OutThere magazine is a luxury travel magazine and an independent media brand, founded in 2010 by Uwern Jong and Martin Perry. OutThere's content is distributed across a number of platforms, primarily its quarterly printed magazine and also on its website and social channels.

Content and distribution 
OutThere is published quarterly by Out There Publishing in the United Kingdom and includes luxury travel reviews, news, features and style. OutThere is also online. Its content is rooted in "diversity, discovery and discernment."

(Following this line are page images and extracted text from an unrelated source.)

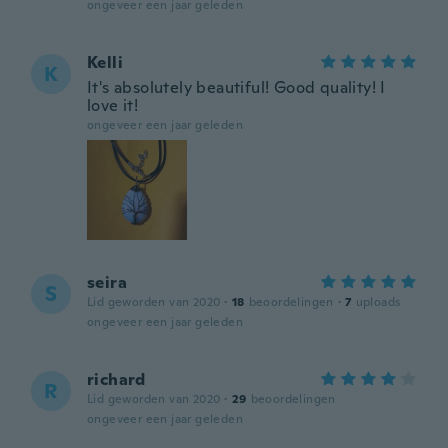
ongeveer een jaar geleden
Kelli
K
It's absolutely beautiful! Good quality! I
love it!
ongeveer een jaar geleden
seira
S
Lid geworden van 2020
·
18
beoordelingen
·
7
uploads
ongeveer een jaar geleden
richard
R
Lid geworden van 2020
·
29
beoordelingen
ongeveer een jaar geleden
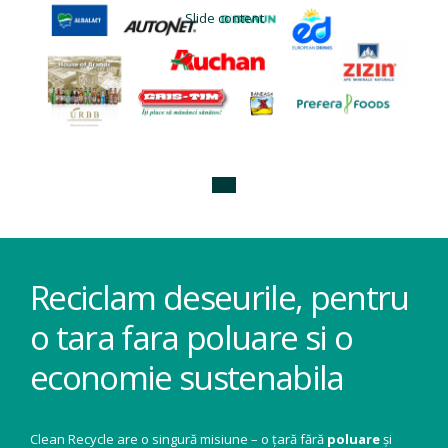
Slide content
Reciclam deseurile, pentru
o tara fara poluare si o
economie sustenabila
Clean Recycle are o singură misiune – o țară fără
poluare
și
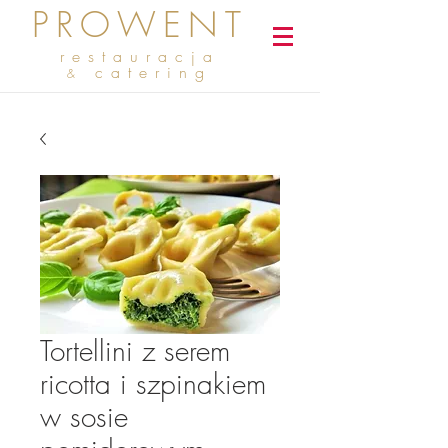
PROWENT
restauracja
catering
&
Tortellini z serem
ricotta i szpinakiem
w sosie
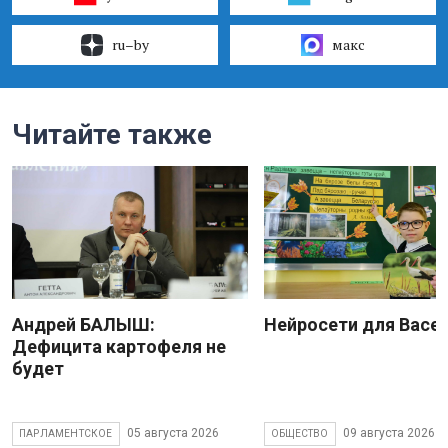
ru–by
макс
Читайте также
Андрей БАЛЫШ:
Нейросети для Васе
Дефицита картофеля не
будет
05 августа 2026
09 августа 2026
ПАРЛАМЕНТСКОЕ
ОБЩЕСТВО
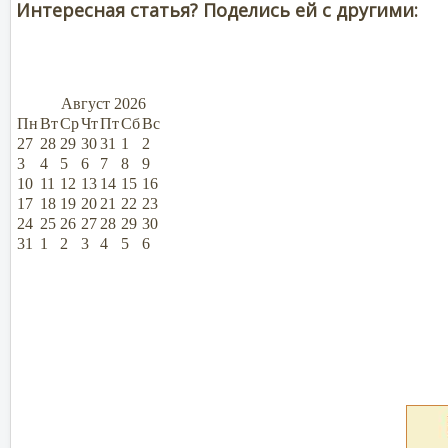
Интересная статья? Поделись ей с другими:
Август
2026
Пн
Вт
Ср
Чт
Пт
Сб
Вс
27
28
29
30
31
1
2
3
4
5
6
7
8
9
10
11
12
13
14
15
16
17
18
19
20
21
22
23
24
25
26
27
28
29
30
31
1
2
3
4
5
6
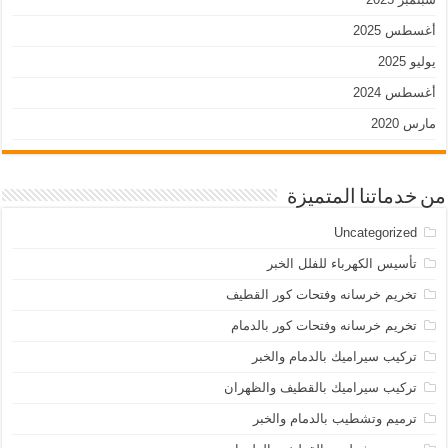
أغسطس 2025
يوليو 2025
أغسطس 2024
مارس 2020
من خدماتنا المتميزة
Uncategorized
تأسيس الكهرباء للفلل الخبر
تخريم خرسانه وفتحات كور القطيف
تخريم خرسانه وفتحات كور بالدمام
تركيب سيراميك بالدمام والخبر
تركيب سيراميك بالقطيف والظهران
ترميم وتشطيب بالدمام والخبر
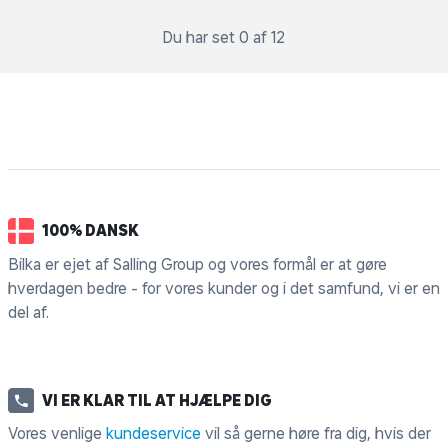
Du har set 0 af 12
100% DANSK
Bilka er ejet af Salling Group og vores formål er at gøre
hverdagen bedre - for vores kunder og i det samfund, vi er en
del af.
VI ER KLAR TIL AT HJÆLPE DIG
Vores venlige
kundeservice
vil så gerne høre fra dig, hvis der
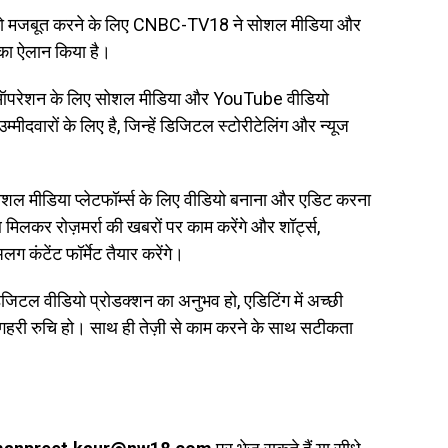
टीम को मजबूत करने के लिए CNBC-TV18 ने सोशल मीडिया और
ी का ऐलान किया है।
ऑपरेशन के लिए सोशल मीडिया और YouTube वीडियो
म्मीदवारों के लिए है, जिन्हें डिजिटल स्टोरीटेलिंग और न्यूज
ल मीडिया प्लेटफॉर्म्स के लिए वीडियो बनाना और एडिट करना
िलकर रोज़मर्रा की खबरों पर काम करेंगे और शॉर्ट्स,
 कंटेंट फॉर्मेट तैयार करेंगे।
 डिजिटल वीडियो प्रोडक्शन का अनुभव हो, एडिटिंग में अच्छी
ं गहरी रुचि हो। साथ ही तेज़ी से काम करने के साथ सटीकता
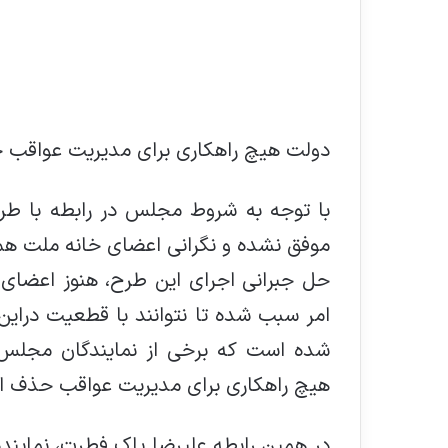
دولت هیچ راهکاری برای مدیریت عواقب ح
با توجه به شروط مجلس در رابطه با طرح
موفق نشده و نگرانی اعضای خانه ملت هم 
حل جبرانی اجرای این طرح، هنوز اعضای 
امر سبب شده تا نتوانند با قطعیت درای
شده است که برخی از نمایندگان مجلس د
هیچ راهکاری برای مدیریت عواقب حذف ارز 4200 تومانی ندا
در همین رابطه علیرضا پاک ‌فطرت، نماینده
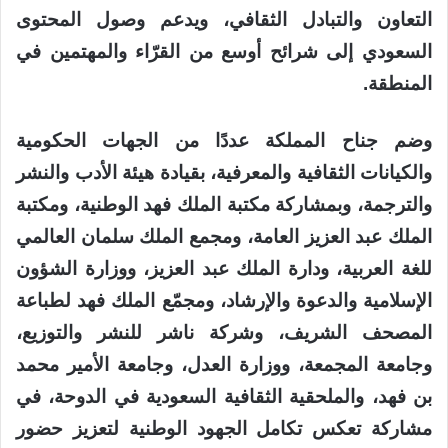
التعاون والتبادل الثقافي، ويدعم وصول المحتوى
السعودي إلى شرائح أوسع من القرّاء والمهتمين في
المنطقة.
وضم جناح المملكة عددًا من الجهات الحكومية
والكيانات الثقافية والمعرفية، بقيادة هيئة الأدب والنشر
والترجمة، وبمشاركة مكتبة الملك فهد الوطنية، ومكتبة
الملك عبد العزيز العامة، ومجمع الملك سلمان العالمي
للغة العربية، ودارة الملك عبد العزيز، ووزارة الشؤون
الإسلامية والدعوة والإرشاد، ومجمّع الملك فهد لطباعة
المصحف الشريف، وشركة ناشر للنشر والتوزيع،
وجامعة المجمعة، ووزارة العدل، وجامعة الأمير محمد
بن فهد، والملحقية الثقافية السعودية في الدوحة، في
مشاركة تعكس تكامل الجهود الوطنية لتعزيز حضور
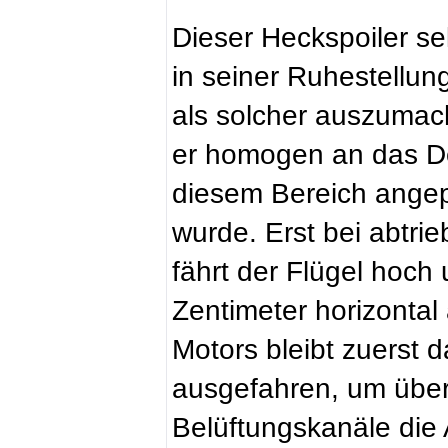
Dieser Heckspoiler sel
in seiner Ruhestellung
als solcher auszumac
er homogen an das De
diesem Bereich ange
wurde. Erst bei abtri
fährt der Flügel hoch 
Zentimeter horizontal
Motors bleibt zuerst 
ausgefahren, um über 
Belüftungskanäle die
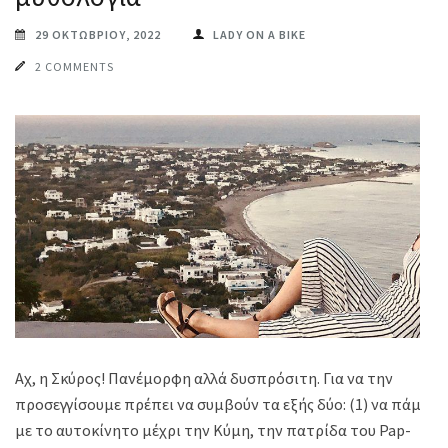
29 ΟΚΤΩΒΡΊΟΥ, 2022
LADY ON A BIKE
2 COMMENTS
Αχ, η Σκύρος! Πανέμορφη αλλά δυσπρόσιτη. Για να την
προσεγγίσουμε πρέπει να συμβούν τα εξής δύο: (1) να πάμε
με το αυτοκίνητο μέχρι την Κύμη, την πατρίδα του Pap-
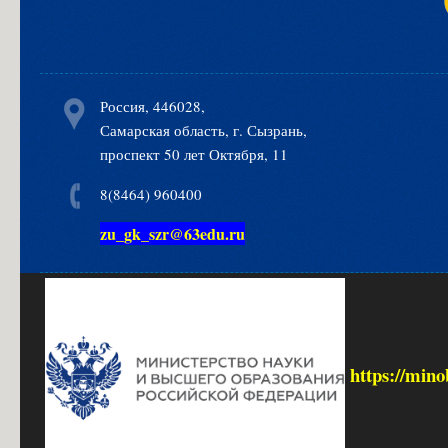
Россия, 446028,
Самарская область, г. Сызрань,
проспект 50 лет Октября, 11
8(8464) 960400
zu_gk_szr@63edu.ru
https://mino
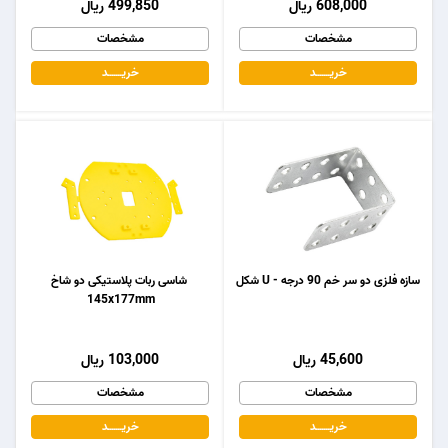
608,000 ریال
499,850 ریال
مشخصات
مشخصات
خریـــــــد
خریـــــــد
سازه فلزی دو سر خم 90 درجه - U شکل
شاسی ربات پلاستیکی دو شاخ
145x177mm
45,600 ریال
103,000 ریال
مشخصات
مشخصات
خریـــــــد
خریـــــــد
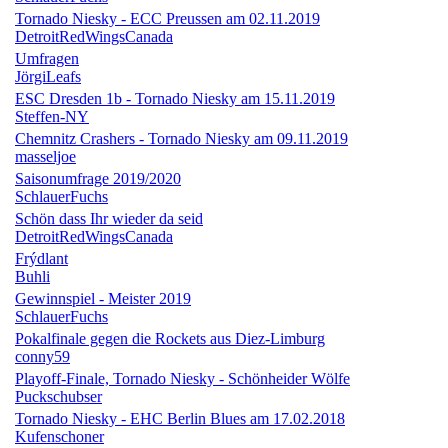
Tornado Niesky - ECC Preussen am 02.11.2019
DetroitRedWingsCanada
Umfragen
JörgiLeafs
ESC Dresden 1b - Tornado Niesky am 15.11.2019
Steffen-NY
Chemnitz Crashers - Tornado Niesky am 09.11.2019
masseljoe
Saisonumfrage 2019/2020
SchlauerFuchs
Schön dass Ihr wieder da seid
DetroitRedWingsCanada
Frýdlant
Buhli
Gewinnspiel - Meister 2019
SchlauerFuchs
Pokalfinale gegen die Rockets aus Diez-Limburg
conny59
Playoff-Finale, Tornado Niesky - Schönheider Wölfe
Puckschubser
Tornado Niesky - EHC Berlin Blues am 17.02.2018
Kufenschoner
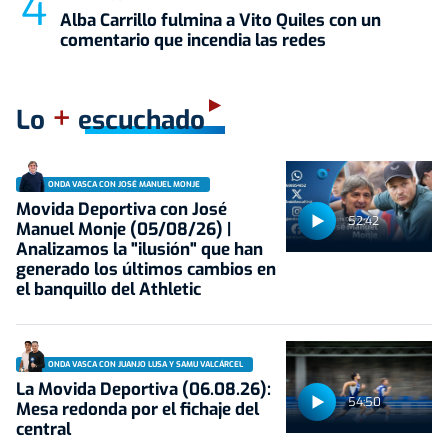
Alba Carrillo fulmina a Vito Quiles con un
comentario que incendia las redes
+
Lo
escuchado
ONDA VASCA CON JOSÉ MANUEL MONJE
Movida Deportiva con José
52:42
Manuel Monje (05/08/26) |
Analizamos la "ilusión" que han
generado los últimos cambios en
el banquillo del Athletic
ONDA VASCA CON JUANJO LUSA Y SAMU VALCÁRCEL
La Movida Deportiva (06.08.26):
54:50
Mesa redonda por el fichaje del
central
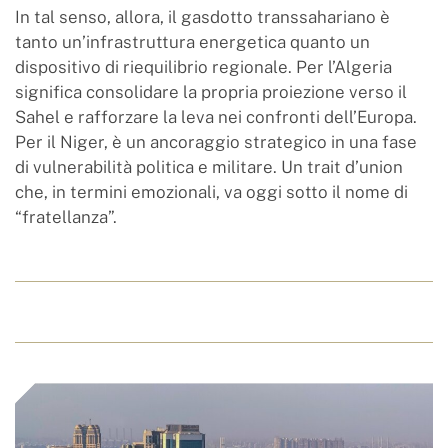
In tal senso, allora, il gasdotto transsahariano è
tanto un’infrastruttura energetica quanto un
dispositivo di riequilibrio regionale. Per l’Algeria
significa consolidare la propria proiezione verso il
Sahel e rafforzare la leva nei confronti dell’Europa.
Per il Niger, è un ancoraggio strategico in una fase
di vulnerabilità politica e militare. Un trait d’union
che, in termini emozionali, va oggi sotto il nome di
“fratellanza”.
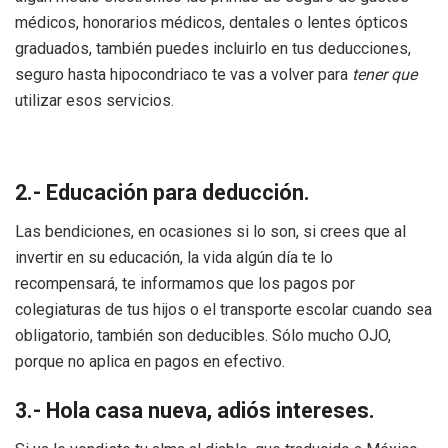
médicos, honorarios médicos, dentales o lentes ópticos
graduados, también puedes incluirlo en tus deducciones,
seguro hasta hipocondriaco te vas a volver para
tener que
utilizar esos servicios.
2.- Educación para deducción.
Las bendiciones, en ocasiones si lo son, si crees que al
invertir en su educación, la vida algún día te lo
recompensará, te informamos que los pagos por
colegiaturas de tus hijos o el transporte escolar cuando sea
obligatorio, también son deducibles. Sólo mucho OJO,
porque no aplica en pagos en efectivo.
3.- Hola casa nueva, adiós intereses.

The magazine is considered an "essential resource for LGBTQ+ travellers" and as a publisher, a "material player in the advancement of LGBTQ rights". It was billed by the Gordon Institute of Business Science as a "leading luxury and experiential travel magazine for gay men."

The magazine also runs the Experientialist Awards and the LGBT+ Travel Symposium, an event series to educate travel brands to embrace diversity and be more welcoming of LGBTQ+ audiences. The series started in 2018 in Bangkok, Thailand with the backing of the Tourism Authority of Thailand (the publishers also run the government's Go Thai Be Free LGBTQ+ outreach ) and it was the first ever event of its kind in South East Asia. It also runs the event in Stockholm, Sweden.

OutThere is a media-partner and member of the International LGBTQ Travel Association. The magazine's Editor-in-Chief, Uwern Jong, serves on the board of the association, known as the "world's leading travel trade association for LGBTQ+ tourism."

Achievements/awards 
The magazine has won a number of notable, mainstream publishing awards:

In 2020, it was the recipient of the Professional Publishers Association's Independent Publishers Award's, inaugural "Diversity Initiative of the Year" award, alongside Vogue. (and nominated in 4 other categories, including Brand of the Year). The awards are billed as the "magazine Oscars."

It also won the 2020 Campaign magazine Publishing Awards for "Editorial Leader of the Year: Consumer Publishing" (and nominated for Brand of the Year and Business Leader of the Year) against and alongside some of the UK's biggest publishing brands.

In 2018, it won the Travel Media Awards (billed by the Sunday Times as one of two of the "most prestigious awards in travel journalism") for "Consumer Publication of the Year: Online" against notable and well established media, the BBC, Lonely Planet, The Daily Telegraph.

In 2013 it took the Professional Publishers Association Independent Publishers Award for Relaunch of the Year.